Latent Diffusion Planning for Imitation Learning
Amber Xie, Oleh Rybkin, Dorsa Sadigh, Chelsea Finn
TL;DR
Latent Diffusion Planning tackles data efficiency in imitation learning for visuomotor robotics by decoupling planning and action prediction and operating in a learned latent space. It uses a $\beta$-VAE to create latent embeddings and trains two diffusion models—a latent-space planner and an inverse dynamics model—to forecast latent states and extract actions, respectively. This modular design enables leveraging action-free and suboptimal data, achieving strong performance in simulated tasks and a real-robot Lift task, often outperforming state-of-the-art methods that cannot utilize such data. The approach offers scalable, closed-loop planning with dense latent forecasts, enabling robust policies in settings with limited expert demonstrations and abundant heterogeneous data.
Abstract
Recent progress in imitation learning has been enabled by policy architectures that scale to complex visuomotor tasks, multimodal distributions, and large datasets.
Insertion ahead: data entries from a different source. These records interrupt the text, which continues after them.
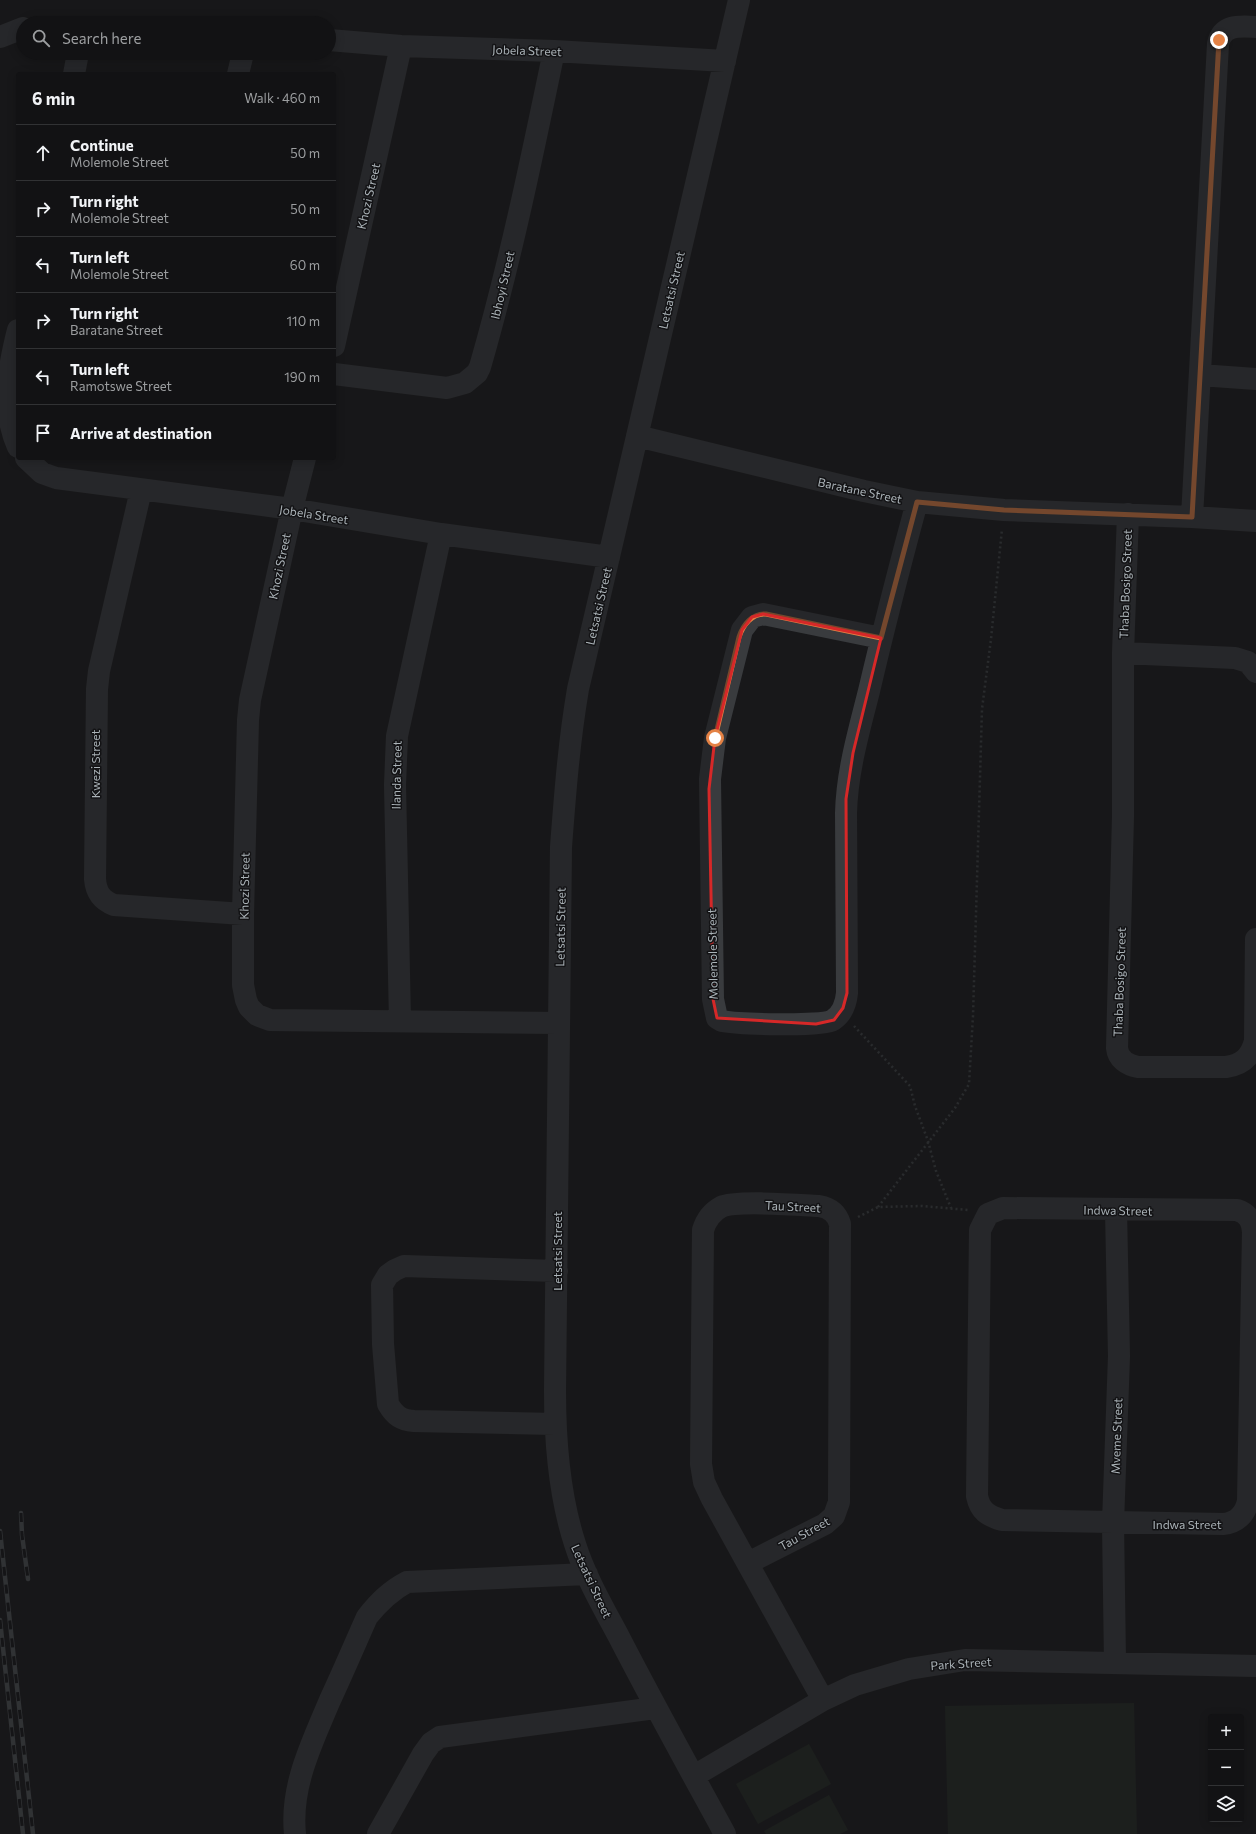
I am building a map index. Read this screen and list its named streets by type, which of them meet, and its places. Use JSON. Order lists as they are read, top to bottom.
{
  "streets": {
    "street": [
      "Jobela Street",
      "Khozi Street",
      "Ibhoyi Street",
      "Letsatsi Street",
      "Baratane Street",
      "Thaba Bosigo Street",
      "Kwezi Street",
      "Ilanda Street",
      "Molemole Street",
      "Tau Street",
      "Indwa Street",
      "Mveme Street",
      "Park Street"
    ]
  },
  "crossings": [
    ["Jobela Street", "Khozi Street"],
    ["Jobela Street", "Ibhoyi Street"],
    ["Jobela Street", "Letsatsi Street"],
    ["Jobela Street", "Kwezi Street"],
    ["Jobela Street", "Ilanda Street"],
    ["Khozi Street", "Letsatsi Street"],
    ["Khozi Street", "Kwezi Street"],
    ["Khozi Street", "Ilanda Street"],
    ["Letsatsi Street", "Baratane Street"],
    ["Letsatsi Street", "Park Street"],
    ["Baratane Street", "Thaba Bosigo Street"],
    ["Tau Street", "Park Street"],
    ["Indwa Street", "Mveme Street"],
    ["Mveme Street", "Park Street"]
  ],
  "page": {
    "search": "Search here",
    "heading": ["6 min", "Walk · 460 m"],
    "list": [
      ["Continue", "Molemole Street", "50 m"],
      ["Turn right", "Molemole Street", "50 m"],
      ["Turn left", "Molemole Street", "60 m"],
      ["Turn right", "Baratane Street", "110 m"],
      ["Turn left", "Ramotswe Street", "190 m"],
      "Arrive at destination"
    ],
    "map_buttons": ["+", "−"]
  }
}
However, these methods often rely on learning from large amount of expert demonstrations. To address these shortcomings, we propose Latent Diffusion Planning (LDP), a modular approach consisting of a planner which can leverage action-free demonstrations, and an inverse dynamics model which can leverage suboptimal data, that both operate over a learned latent space. First, we learn a compact latent space through a variational autoencoder, enabling effective forecasting of future states in image-based domains. Then, we train a planner and an inverse dynamics model with diffusion objectives. By separating planning from action prediction, LDP can benefit from the denser supervision signals of suboptimal and action-free data. On simulated visual robotic manipulation tasks, LDP outperforms state-of-the-art imitation learning approaches, as they cannot leverage such additional data.